Mechanistic Understanding of NHC-catalysed Processes:
Working with AOD, we have developed a fundamental mechanistic understanding of the archetypal benzoin (Org. Biomol. Chem. 2021, 19, 387) and Stetter reaction processes (Eur. J. Org. Chem. 2021, 3670) that proceed under NHC catalysis. This encompasses evaluation of the pKa values (16.6-18.5) of twenty commonly used triazolium salts, with pD-rate profiles for deuterium exchange revealing that N-protonation to give dicationic triazolium species occurs under acidic conditions (J. Am. Chem. Soc. 2012, 134, 20421; J. Phys. Org. Chem. 2015, 28, 108). Further work has described the in situ observation, isolation and reversible formation of intermediate 3-(hydroxybenzyl)azolium salts (TI) derived from NHC addition to substituted benzaldehydes (Chem.
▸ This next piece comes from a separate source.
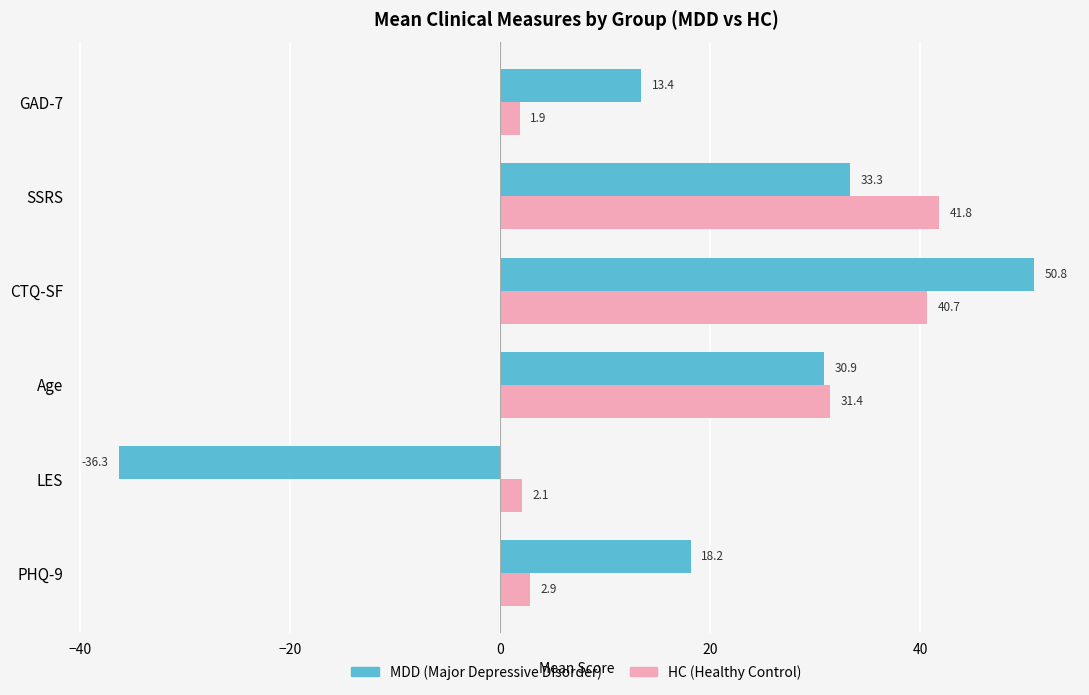

Which label corresponds to the smallest value in the chart?

LES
Sci. 2013, 4, 1514). Recent work has highlighted the diverse roles of 2-substituents in both N-aryl triazolium catalysts and aryl aldehydes in controlling product outcomes in cross-benzoin reactions (Angew. Chem. Int. Ed. 2015, 54, 6887). The presence of 2-substituents, in either the aldehyde or N-aryl group of triazolylidene catalyst, both kinetically favours addition of NHC to aldehyde and increases K values for adduct (TI) formation, in contrast with the commonly assumed unfavourable steric effect of ortho-substituents.